“Seu”João

Década de 60, Boquira (BA), consultório médico.

– Seu João?

– (tosse, tosse, tosse) Bom dia dotô! Seu João entra na salinha do médico, meio encabulado, chapéu amassado nas mãos.

– Tosse braba essa né, seu João?

Começa o interrogatório. Teve febre, desde quando? Tosse há quanto tempo? Já tomou o quê? O doutor é jovem, veio da capital do estado. Moço estudado e cheio de boas intenções já conhece as manias do pessoal da roça, dos unguentos, chás e garrafadas. Começa o exame físico. Temperatura (37 graus e meio), aspecto geral e dados particulares.

– Respira fundo, seu João.

– (tosse, tosse, tosse)

– Solta

– (tosse, tosse, tosse)

O estestocópio no ouvido dá a informação da broncopneumonia. Não satisfeito, espalma a mão nas costas do paciente e bate com o dedo nas costas da mão. Mesma resposta. Faz a receita de antibiótico, xarope e tais.

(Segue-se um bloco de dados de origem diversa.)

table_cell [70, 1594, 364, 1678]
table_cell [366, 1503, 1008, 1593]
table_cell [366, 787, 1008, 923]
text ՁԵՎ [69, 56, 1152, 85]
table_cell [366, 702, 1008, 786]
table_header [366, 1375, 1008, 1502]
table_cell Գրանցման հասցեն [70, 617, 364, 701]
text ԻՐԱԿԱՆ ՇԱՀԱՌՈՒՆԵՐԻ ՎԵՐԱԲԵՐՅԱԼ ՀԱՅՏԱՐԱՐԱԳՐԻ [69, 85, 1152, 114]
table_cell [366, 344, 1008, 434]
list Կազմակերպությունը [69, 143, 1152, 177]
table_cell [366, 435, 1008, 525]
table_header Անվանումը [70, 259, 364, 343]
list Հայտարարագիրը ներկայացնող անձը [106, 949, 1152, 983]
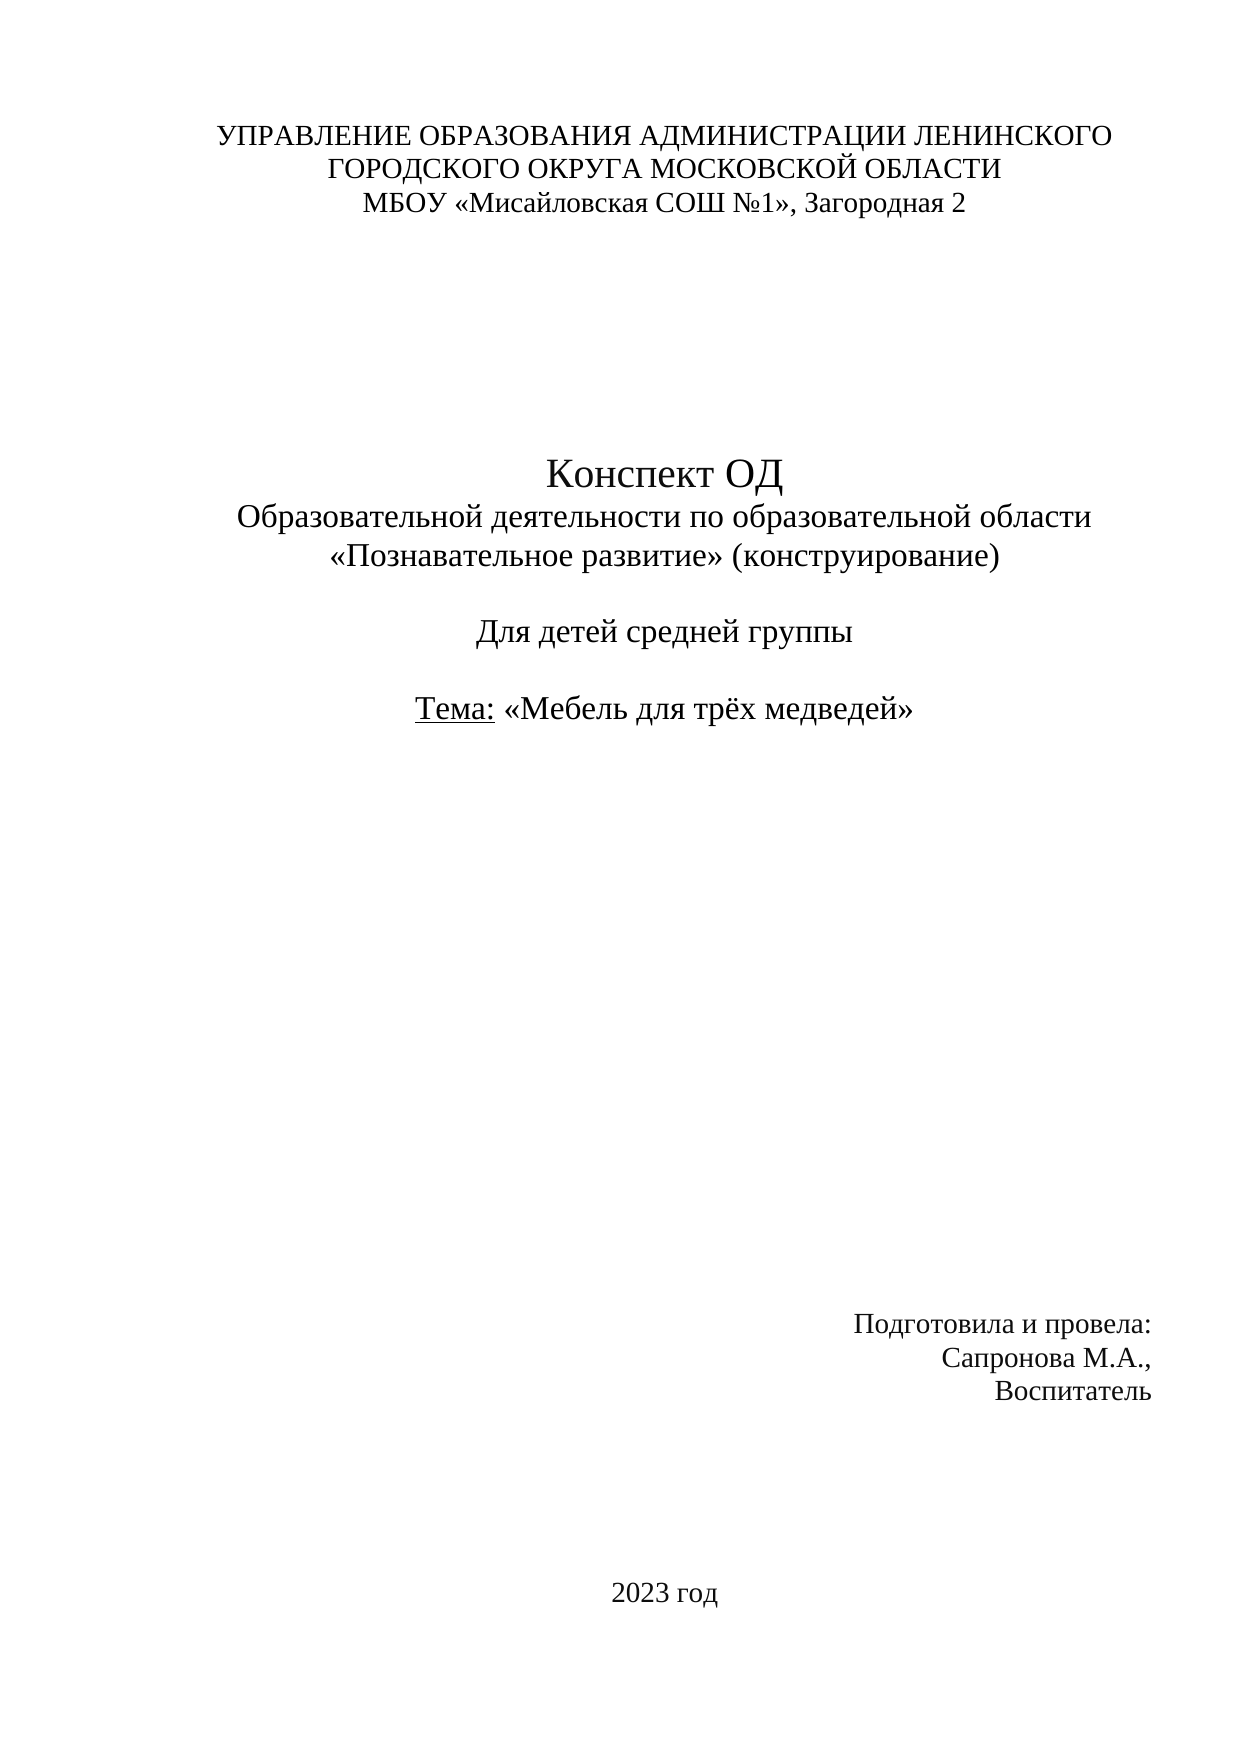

Explica com cuidado as formas de uso dos medicamentos e certifica-se se seu João entendeu tudo direito.

– Entendeu tudo, seu João?

– Sim, sinhô.

Seu João se levanta, chapéu numa mão e receita na outra.

– Dotô, adiscurpa. O sinhô me diz: maxixe cum catarro faz mal?

– Faz mal não, mas é porcaria.

Em silêncio, seu João sai do consultório, chapéu amassado numa mão, a receita na outra.

Mais tarde o jovem doutor, conta a conversa que teve com o paciente. “Não entendeu a piada”, diz o médico. Todos riem do chiste. Ninguém se deu conta da delicadeza do silêncio de João.